Die Oma (was täte man ohne Enzi Fuchs, möge sie ewig leben) kocht, der Bruder vom Franz, der Leopold (Gerhard Wittmann), protestiert gegen den Bau eines Hotels, und für den Papa hat sich die Handlung etwas Besonderes ausgedacht: Der ewige Rüpel wird ganz handzahm und verliebt sich und reist am Ende seiner Erwählten (Anica Dobra) nach Spanien nach. Bloß – das ist den Drehbuchautoren schon klar, daß er für den nächsten Film wieder da sein muß: Ohne Eisi Gulp läuft nämlich gar nichts.
Daß Wirt, Fleischhauer und natürlich Installateur (Daniel Christensen), daß Bürgermeister und Polizeichef ihre Auftritte haben, klar, sogar für Österreichs Beitrag, Michael Ostrowski als fröhlich-sadistischem Gerichtsmediziner ging sich ein Drehtag aus.

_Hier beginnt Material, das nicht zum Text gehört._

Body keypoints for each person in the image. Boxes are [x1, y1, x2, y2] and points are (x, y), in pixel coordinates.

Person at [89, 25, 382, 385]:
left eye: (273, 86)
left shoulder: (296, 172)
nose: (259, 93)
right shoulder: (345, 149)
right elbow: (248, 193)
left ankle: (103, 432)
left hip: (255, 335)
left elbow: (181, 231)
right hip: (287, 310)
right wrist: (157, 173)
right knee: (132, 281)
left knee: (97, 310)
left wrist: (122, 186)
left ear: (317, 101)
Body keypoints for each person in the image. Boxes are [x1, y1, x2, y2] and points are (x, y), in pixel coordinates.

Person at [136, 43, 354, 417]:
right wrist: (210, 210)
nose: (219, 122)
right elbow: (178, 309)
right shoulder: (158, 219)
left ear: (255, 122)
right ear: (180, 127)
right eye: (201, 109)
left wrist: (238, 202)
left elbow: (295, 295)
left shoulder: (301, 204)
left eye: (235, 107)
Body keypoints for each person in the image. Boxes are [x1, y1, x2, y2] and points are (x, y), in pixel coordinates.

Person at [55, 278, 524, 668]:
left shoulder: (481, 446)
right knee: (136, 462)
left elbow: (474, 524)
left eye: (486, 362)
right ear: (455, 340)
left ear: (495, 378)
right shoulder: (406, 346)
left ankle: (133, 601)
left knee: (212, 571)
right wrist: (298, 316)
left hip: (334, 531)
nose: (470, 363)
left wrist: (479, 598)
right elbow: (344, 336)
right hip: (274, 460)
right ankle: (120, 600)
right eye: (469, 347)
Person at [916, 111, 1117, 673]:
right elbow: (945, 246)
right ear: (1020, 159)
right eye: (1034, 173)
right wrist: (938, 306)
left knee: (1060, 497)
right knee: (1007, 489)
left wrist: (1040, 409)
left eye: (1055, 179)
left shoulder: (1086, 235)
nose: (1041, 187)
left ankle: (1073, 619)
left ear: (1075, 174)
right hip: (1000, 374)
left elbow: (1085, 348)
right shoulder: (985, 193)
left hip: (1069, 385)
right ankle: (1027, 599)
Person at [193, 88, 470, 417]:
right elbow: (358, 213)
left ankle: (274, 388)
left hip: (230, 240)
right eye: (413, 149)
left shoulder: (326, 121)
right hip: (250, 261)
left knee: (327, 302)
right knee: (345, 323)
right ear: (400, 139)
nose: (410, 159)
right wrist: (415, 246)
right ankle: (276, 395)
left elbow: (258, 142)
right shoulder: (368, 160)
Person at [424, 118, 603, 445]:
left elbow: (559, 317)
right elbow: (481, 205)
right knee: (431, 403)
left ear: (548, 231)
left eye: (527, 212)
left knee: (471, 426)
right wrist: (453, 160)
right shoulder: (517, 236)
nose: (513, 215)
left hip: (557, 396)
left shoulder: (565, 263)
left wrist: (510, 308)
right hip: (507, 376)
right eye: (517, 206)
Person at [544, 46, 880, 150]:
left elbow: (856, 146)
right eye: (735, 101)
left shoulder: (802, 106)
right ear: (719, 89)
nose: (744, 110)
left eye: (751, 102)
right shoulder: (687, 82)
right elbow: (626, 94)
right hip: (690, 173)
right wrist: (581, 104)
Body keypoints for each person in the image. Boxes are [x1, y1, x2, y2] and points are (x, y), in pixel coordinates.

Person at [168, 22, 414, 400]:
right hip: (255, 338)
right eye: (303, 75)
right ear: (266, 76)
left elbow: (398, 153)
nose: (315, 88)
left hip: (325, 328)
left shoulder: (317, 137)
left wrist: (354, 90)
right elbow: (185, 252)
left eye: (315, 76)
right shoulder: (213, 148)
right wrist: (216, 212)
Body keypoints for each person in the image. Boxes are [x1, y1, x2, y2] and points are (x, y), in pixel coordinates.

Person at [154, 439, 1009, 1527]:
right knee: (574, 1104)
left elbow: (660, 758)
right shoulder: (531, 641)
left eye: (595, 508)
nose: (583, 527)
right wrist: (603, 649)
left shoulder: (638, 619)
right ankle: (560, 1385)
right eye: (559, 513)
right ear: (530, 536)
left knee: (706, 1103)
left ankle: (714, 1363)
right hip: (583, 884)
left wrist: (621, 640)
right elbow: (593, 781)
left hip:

Was will man mehr? Gar nichts. Höchstens eine witzige Fortsetzung. Privat werden der Franz und die Susi sich immer in die Haare kriegen (selbst bei seinem Phlegma), man wird dem Pauli gern beim Heranwachsen zusehen, gerauft und gesoffen wird in Bayern immer… ja, und irgendein Mord wird sich schon finden. Bis zum nächsten Jahr!